Reports from the Bloomberg website as well as the http://www.letsjapan.org/blog show that women the Japanese call "marriage-hunters" are increasingly looking for partners as companies from Toyota Motor Corp. to Sony Corp. fire thousands of workers and the nation heads for its biggest annual economic contraction since 1945. Marriages surged to a five-year high in 2008 as wages stagnated and unemployment rose for the first time in six years. Recessions have encouraged the Japanese to wed before: marriages rose when an asset-price bubble burst in the late 1980s and again after the technology crash in 2001.

Japan's husband hunters are pursuing relationships the way they might search for jobs: They interview at agencies — dating agencies, in this case. They attend networking parties or let friends know they are ready for commitment. Wedding mania is also increasing in other countries as the recession spreads around the world. The number of civil weddings in London's Westminster Register Office, the city's most popular, rose 8.5% to 1,684 between April 2008 and February 2009 compared with a year earlier.

A holiday more humble

German travel agents report a 14% downturn in bookings for January and February 2009 compared to 2008, with flight bookings down 19.8% and tourism down 8.5%. There has been a noticeable drop in bookings by families in particular since the beginning of the crisis in autumn 2008. In the UK, caravans and seaside chalets are experiencing an unprecedented boom thanks to consumers who prefer to (or have to) holiday in cheap second homes rather than villas with swimming pools and hotels.

While Flight Centre's Haydn Long insists that the crunch had not stopped Australians from travelling but has changed the way they spend while away, a survey of Australian tourism operators found that two-thirds believed the global financial meltdown had left the industry worse off. They predict it will deteriorate further as 2009 progresses.

Early credit crunch travel figures for Canada can be seen as representative for developed countries:

Quarter-on-quarter growth in tourism demand in Canada
C$ 2002 prices
 
Source: Euromonitor International from national statistics

Home entertainment

In a recent article, British newspaper, the Telegraph, finds that cocooning is back with a vengeance.

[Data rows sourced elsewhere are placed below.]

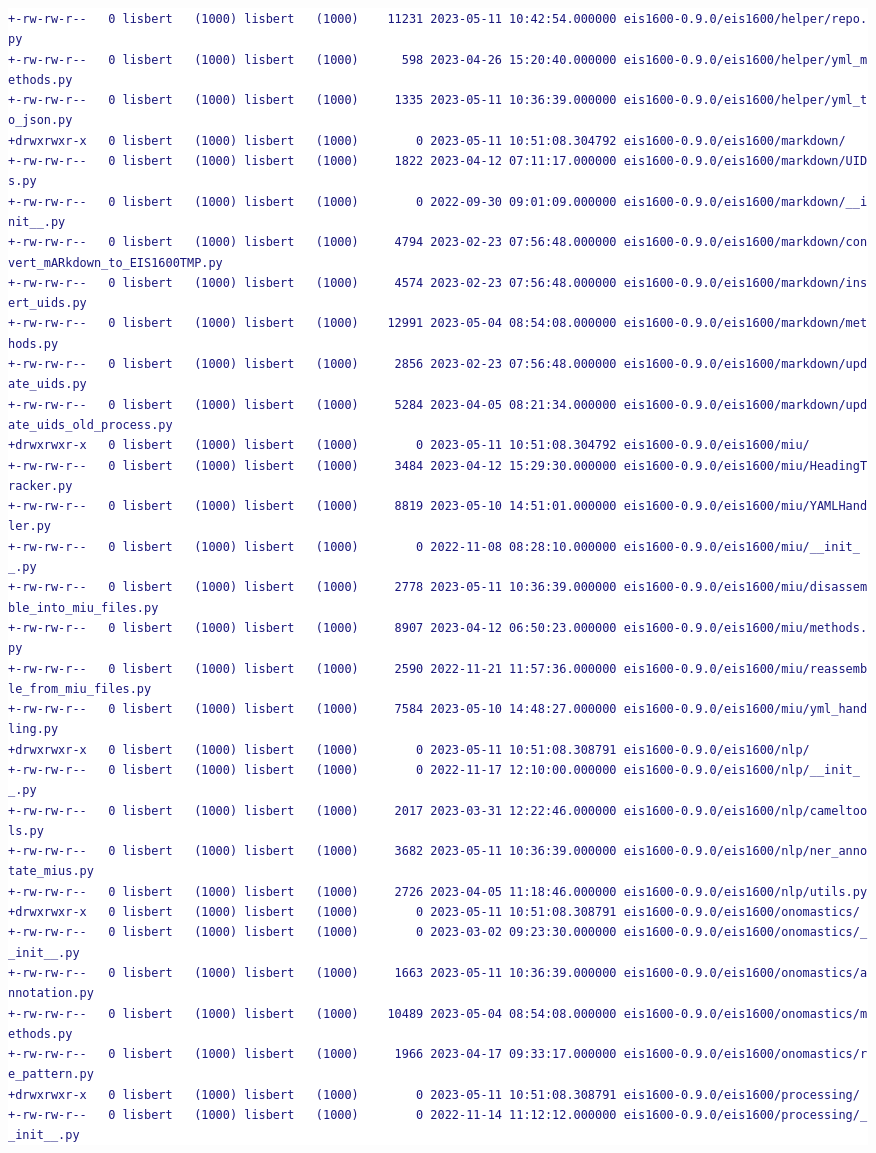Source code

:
 ```diff
+-rw-rw-r--   0 lisbert   (1000) lisbert   (1000)    11231 2023-05-11 10:42:54.000000 eis1600-0.9.0/eis1600/helper/repo.py
+-rw-rw-r--   0 lisbert   (1000) lisbert   (1000)      598 2023-04-26 15:20:40.000000 eis1600-0.9.0/eis1600/helper/yml_methods.py
+-rw-rw-r--   0 lisbert   (1000) lisbert   (1000)     1335 2023-05-11 10:36:39.000000 eis1600-0.9.0/eis1600/helper/yml_to_json.py
+drwxrwxr-x   0 lisbert   (1000) lisbert   (1000)        0 2023-05-11 10:51:08.304792 eis1600-0.9.0/eis1600/markdown/
+-rw-rw-r--   0 lisbert   (1000) lisbert   (1000)     1822 2023-04-12 07:11:17.000000 eis1600-0.9.0/eis1600/markdown/UIDs.py
+-rw-rw-r--   0 lisbert   (1000) lisbert   (1000)        0 2022-09-30 09:01:09.000000 eis1600-0.9.0/eis1600/markdown/__init__.py
+-rw-rw-r--   0 lisbert   (1000) lisbert   (1000)     4794 2023-02-23 07:56:48.000000 eis1600-0.9.0/eis1600/markdown/convert_mARkdown_to_EIS1600TMP.py
+-rw-rw-r--   0 lisbert   (1000) lisbert   (1000)     4574 2023-02-23 07:56:48.000000 eis1600-0.9.0/eis1600/markdown/insert_uids.py
+-rw-rw-r--   0 lisbert   (1000) lisbert   (1000)    12991 2023-05-04 08:54:08.000000 eis1600-0.9.0/eis1600/markdown/methods.py
+-rw-rw-r--   0 lisbert   (1000) lisbert   (1000)     2856 2023-02-23 07:56:48.000000 eis1600-0.9.0/eis1600/markdown/update_uids.py
+-rw-rw-r--   0 lisbert   (1000) lisbert   (1000)     5284 2023-04-05 08:21:34.000000 eis1600-0.9.0/eis1600/markdown/update_uids_old_process.py
+drwxrwxr-x   0 lisbert   (1000) lisbert   (1000)        0 2023-05-11 10:51:08.304792 eis1600-0.9.0/eis1600/miu/
+-rw-rw-r--   0 lisbert   (1000) lisbert   (1000)     3484 2023-04-12 15:29:30.000000 eis1600-0.9.0/eis1600/miu/HeadingTracker.py
+-rw-rw-r--   0 lisbert   (1000) lisbert   (1000)     8819 2023-05-10 14:51:01.000000 eis1600-0.9.0/eis1600/miu/YAMLHandler.py
+-rw-rw-r--   0 lisbert   (1000) lisbert   (1000)        0 2022-11-08 08:28:10.000000 eis1600-0.9.0/eis1600/miu/__init__.py
+-rw-rw-r--   0 lisbert   (1000) lisbert   (1000)     2778 2023-05-11 10:36:39.000000 eis1600-0.9.0/eis1600/miu/disassemble_into_miu_files.py
+-rw-rw-r--   0 lisbert   (1000) lisbert   (1000)     8907 2023-04-12 06:50:23.000000 eis1600-0.9.0/eis1600/miu/methods.py
+-rw-rw-r--   0 lisbert   (1000) lisbert   (1000)     2590 2022-11-21 11:57:36.000000 eis1600-0.9.0/eis1600/miu/reassemble_from_miu_files.py
+-rw-rw-r--   0 lisbert   (1000) lisbert   (1000)     7584 2023-05-10 14:48:27.000000 eis1600-0.9.0/eis1600/miu/yml_handling.py
+drwxrwxr-x   0 lisbert   (1000) lisbert   (1000)        0 2023-05-11 10:51:08.308791 eis1600-0.9.0/eis1600/nlp/
+-rw-rw-r--   0 lisbert   (1000) lisbert   (1000)        0 2022-11-17 12:10:00.000000 eis1600-0.9.0/eis1600/nlp/__init__.py
+-rw-rw-r--   0 lisbert   (1000) lisbert   (1000)     2017 2023-03-31 12:22:46.000000 eis1600-0.9.0/eis1600/nlp/cameltools.py
+-rw-rw-r--   0 lisbert   (1000) lisbert   (1000)     3682 2023-05-11 10:36:39.000000 eis1600-0.9.0/eis1600/nlp/ner_annotate_mius.py
+-rw-rw-r--   0 lisbert   (1000) lisbert   (1000)     2726 2023-04-05 11:18:46.000000 eis1600-0.9.0/eis1600/nlp/utils.py
+drwxrwxr-x   0 lisbert   (1000) lisbert   (1000)        0 2023-05-11 10:51:08.308791 eis1600-0.9.0/eis1600/onomastics/
+-rw-rw-r--   0 lisbert   (1000) lisbert   (1000)        0 2023-03-02 09:23:30.000000 eis1600-0.9.0/eis1600/onomastics/__init__.py
+-rw-rw-r--   0 lisbert   (1000) lisbert   (1000)     1663 2023-05-11 10:36:39.000000 eis1600-0.9.0/eis1600/onomastics/annotation.py
+-rw-rw-r--   0 lisbert   (1000) lisbert   (1000)    10489 2023-05-04 08:54:08.000000 eis1600-0.9.0/eis1600/onomastics/methods.py
+-rw-rw-r--   0 lisbert   (1000) lisbert   (1000)     1966 2023-04-17 09:33:17.000000 eis1600-0.9.0/eis1600/onomastics/re_pattern.py
+drwxrwxr-x   0 lisbert   (1000) lisbert   (1000)        0 2023-05-11 10:51:08.308791 eis1600-0.9.0/eis1600/processing/
+-rw-rw-r--   0 lisbert   (1000) lisbert   (1000)        0 2022-11-14 11:12:12.000000 eis1600-0.9.0/eis1600/processing/__init__.py
```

DVD rentals for the Franchise Entertainment Group are up more than 10% in 2009. The Australian newspaper reports that despite the global financial crisis, sales of flat screen TVs in Australia increased by 10.8% in the December quarter, indicating that families are spending to create a better home-entertainment environment so they can stay in. Sales of plasma and LCD screens have been rising over the past few years, as have the surround systems that went with them to create cinema-like conditions.

This time around, it is the economy which has created the cocooning rush. A recent survey by online DVD rental company Quickflix of more than 1,000 Australians showed more than 60% of respondents are staying home and watching up to five movies a month and two out of three homes have a plasma or LCD TV.

South East Asia seems to be the hub of the stay-at-home trend, with the Philippines topping the list with one of the lowest annual cinema attendances in the region: in 2008, only one trip per person annually, equal to South Korea but behind China (1.2), India (1.1) and Indonesia (1.3), providing opportunities for in-home entertainment. Marketers and researchers worldwide have also been speculating that the internet will be one of the biggest beneficiaries of the current economic crisis, as Faith Popcorn observes that όber-cocooning will be the immediate response to hard times.

Outlook

For the time being, it looks like austerity – and a consequence, cocooning, is here to stay. However the home as an entertainment hub is an inviting prospect for many consumers and embraces pluses like the spread of high-definition movies, cheaper, home-made food and quality family time.

As US local newspaper website, News And Tribune.com puts it: "Cocooning has become an integral part of the new identity" of frugal consumers.